One result I haven't given is prostate cancer-specific survival, which is improved from 85% to 93%. Going forward, I think we still need to continue to develop better drugs and better approaches for this population. There are still men who are relapsing and ultimately sadly dying from prostate cancer, but I think it's going to become increasingly challenging to do this in an unselected population. So we are going to need tests to identify who is likely to relapse and only primarily develop drugs for that group of men.
Alicia Morgans: Absolutely, and then hopefully take it a step farther and even understand which type of drug may help which type of patient who is at the highest risk of relapse. I look forward to hearing your answers on those questions over time too because I know you're looking into that as well. If you had to give a final thought to the listeners, a message from this analysis, and the M0 population in STAMPEDE, what would that message be?

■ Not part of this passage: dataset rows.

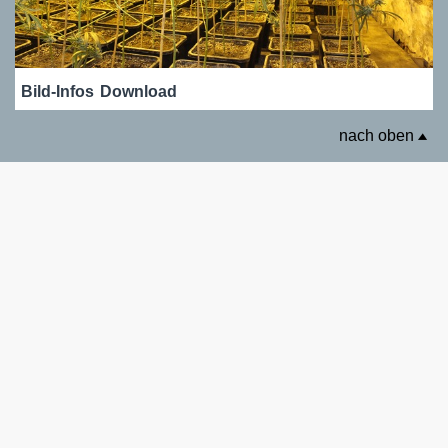
Bild-Infos
Download
nach oben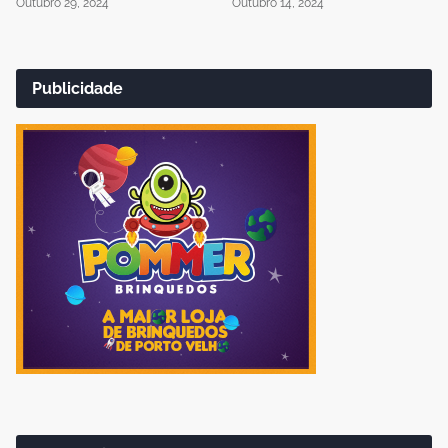
Outubro 29, 2024
Outubro 14, 2024
Publicidade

Gerhardt Attard: The conclusion here is very clear. There is a very clear and definite benefit in survival from two years of treatment abiraterone. I think over the next few years, other AR-targeting agents may show similar results, and this is going to lead to a change in the treatment pathway. We discussed the potential long-term implications. I think it is such a very definite survival benefit. This will now be a new standard of care.
Alicia Morgans: I hope it is adopted as quickly as it should be. I agree with you completely. I really sincerely thank you so much for your time, and certainly, of course, congratulate you, the STAMPEDE investigators, and all of the patients who participated in this very meaningful work, which continues to help guide our understanding of how to best care for patients with prostate cancer. Thank you so much for your time and expertise today.
Gerhardt Attard: Great. Thank you for your time.